THE DATA:
____

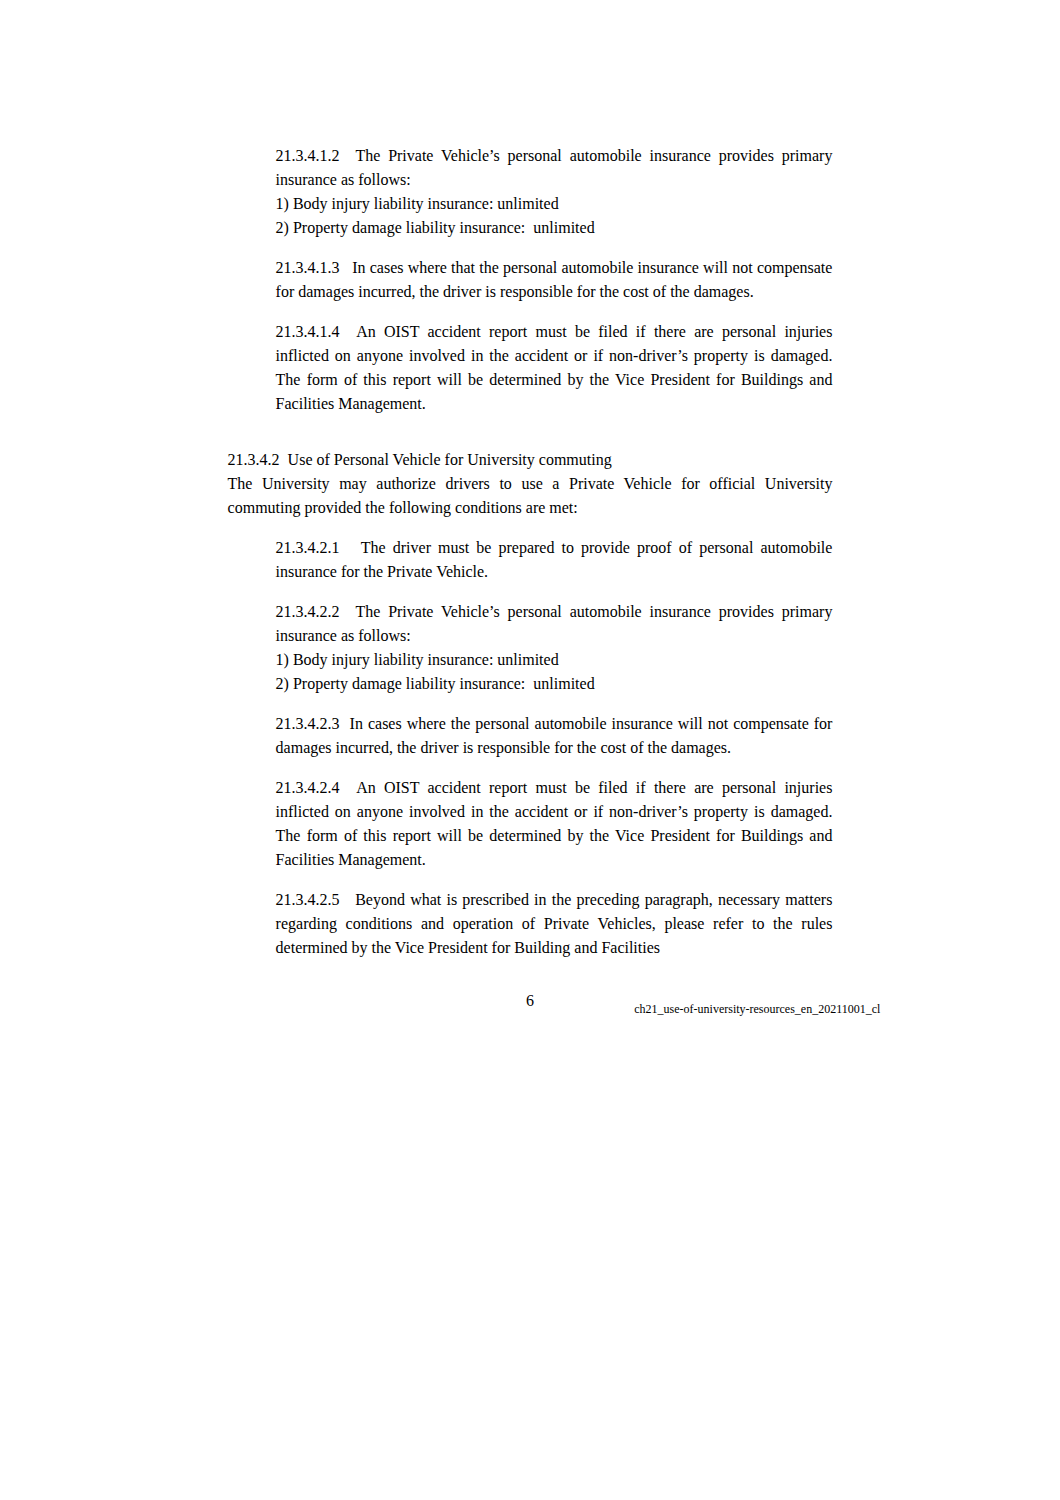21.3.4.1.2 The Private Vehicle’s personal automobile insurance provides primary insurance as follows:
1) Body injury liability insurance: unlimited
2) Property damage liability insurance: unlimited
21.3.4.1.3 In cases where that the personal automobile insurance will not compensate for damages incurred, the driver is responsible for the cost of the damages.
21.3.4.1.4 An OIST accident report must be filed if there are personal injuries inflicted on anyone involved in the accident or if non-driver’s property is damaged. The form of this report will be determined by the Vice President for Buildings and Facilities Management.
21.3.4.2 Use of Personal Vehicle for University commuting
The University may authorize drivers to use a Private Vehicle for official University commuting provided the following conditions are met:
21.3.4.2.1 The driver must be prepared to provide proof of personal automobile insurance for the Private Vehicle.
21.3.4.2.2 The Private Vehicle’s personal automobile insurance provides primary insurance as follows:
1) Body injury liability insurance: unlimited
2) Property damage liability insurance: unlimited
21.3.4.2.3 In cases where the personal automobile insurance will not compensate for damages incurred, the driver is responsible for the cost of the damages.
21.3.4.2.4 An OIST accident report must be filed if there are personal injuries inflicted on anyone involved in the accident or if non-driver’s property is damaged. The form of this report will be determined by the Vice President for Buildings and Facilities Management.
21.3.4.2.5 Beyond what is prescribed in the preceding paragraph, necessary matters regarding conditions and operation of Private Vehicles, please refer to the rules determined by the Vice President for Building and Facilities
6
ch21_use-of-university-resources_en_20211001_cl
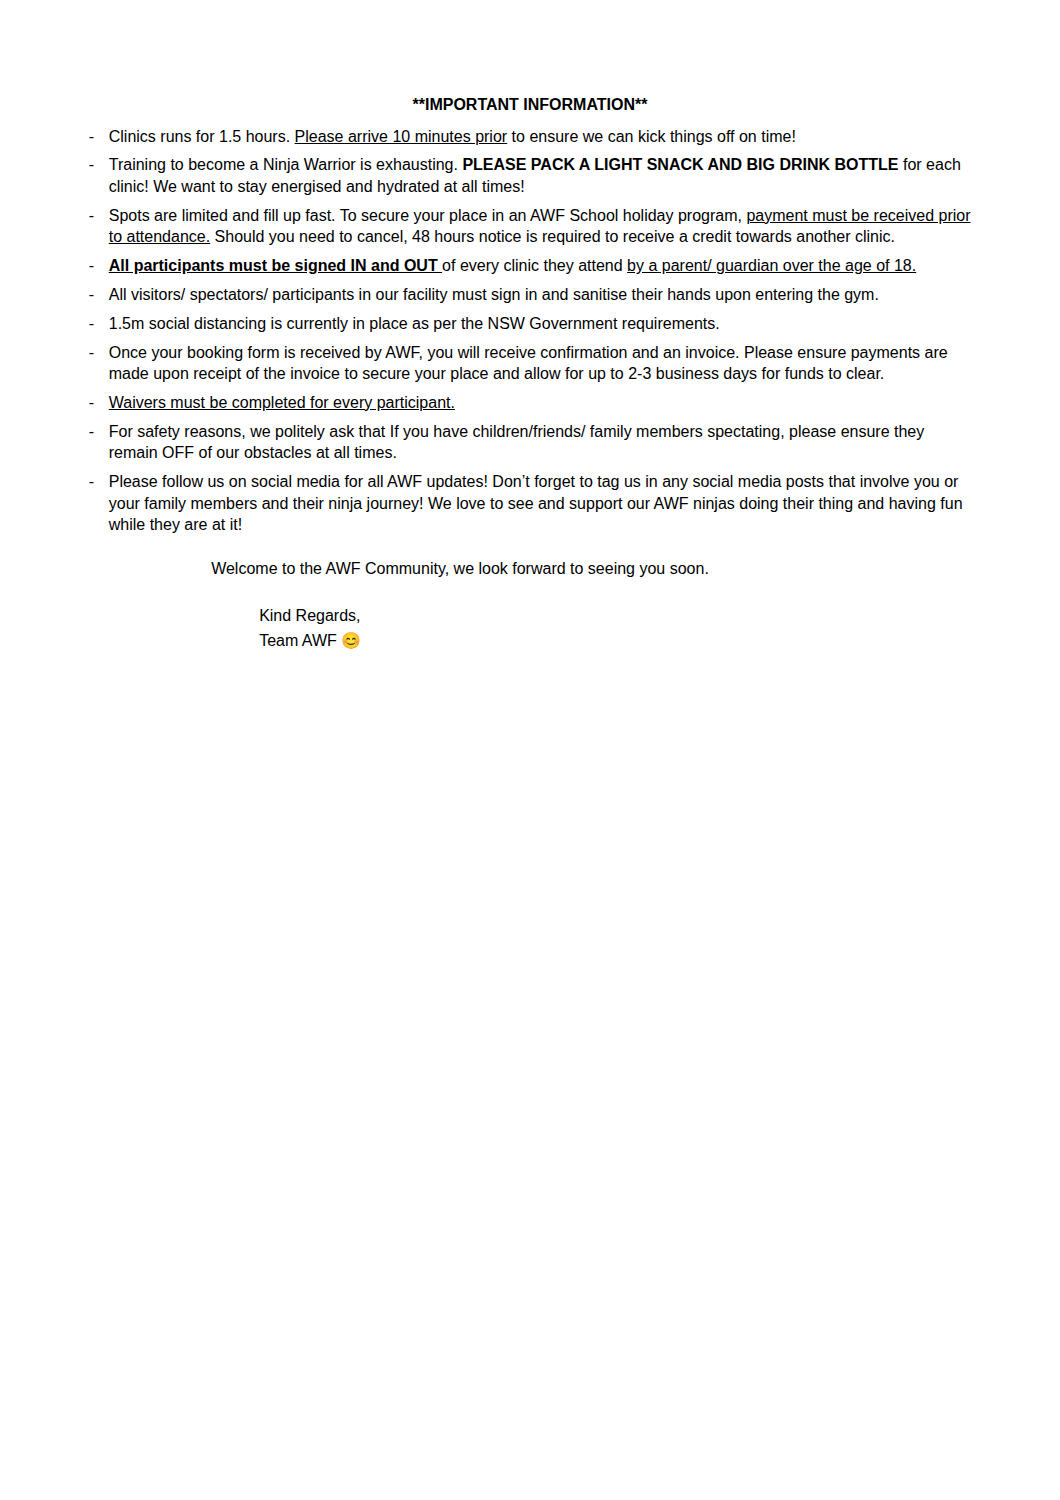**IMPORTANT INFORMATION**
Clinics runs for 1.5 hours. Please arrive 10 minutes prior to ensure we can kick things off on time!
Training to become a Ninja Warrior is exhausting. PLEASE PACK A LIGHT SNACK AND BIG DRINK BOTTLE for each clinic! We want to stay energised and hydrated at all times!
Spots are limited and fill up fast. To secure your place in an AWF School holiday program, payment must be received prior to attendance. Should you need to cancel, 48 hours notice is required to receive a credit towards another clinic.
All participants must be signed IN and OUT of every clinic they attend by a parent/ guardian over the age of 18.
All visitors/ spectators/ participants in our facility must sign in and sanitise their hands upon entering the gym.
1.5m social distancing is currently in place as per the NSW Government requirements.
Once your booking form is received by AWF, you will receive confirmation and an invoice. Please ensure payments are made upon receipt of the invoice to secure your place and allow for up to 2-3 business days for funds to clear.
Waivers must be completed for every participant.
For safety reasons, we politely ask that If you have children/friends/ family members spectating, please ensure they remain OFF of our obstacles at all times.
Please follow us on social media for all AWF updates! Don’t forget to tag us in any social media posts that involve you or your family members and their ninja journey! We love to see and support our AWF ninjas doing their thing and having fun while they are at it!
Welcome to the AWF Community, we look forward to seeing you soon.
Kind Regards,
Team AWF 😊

____

TASK ITEM:
The range runs from the line above containing "Training to become" to the line containing "Waivers must be", inclusive. Restate those lines word for word and no others.

RESULT:
Training to become a Ninja Warrior is exhausting. PLEASE PACK A LIGHT SNACK AND BIG DRINK BOTTLE for each clinic! We want to stay energised and hydrated at all times!
Spots are limited and fill up fast. To secure your place in an AWF School holiday program, payment must be received prior to attendance. Should you need to cancel, 48 hours notice is required to receive a credit towards another clinic.
All participants must be signed IN and OUT of every clinic they attend by a parent/ guardian over the age of 18.
All visitors/ spectators/ participants in our facility must sign in and sanitise their hands upon entering the gym.
1.5m social distancing is currently in place as per the NSW Government requirements.
Once your booking form is received by AWF, you will receive confirmation and an invoice. Please ensure payments are made upon receipt of the invoice to secure your place and allow for up to 2-3 business days for funds to clear.
Waivers must be completed for every participant.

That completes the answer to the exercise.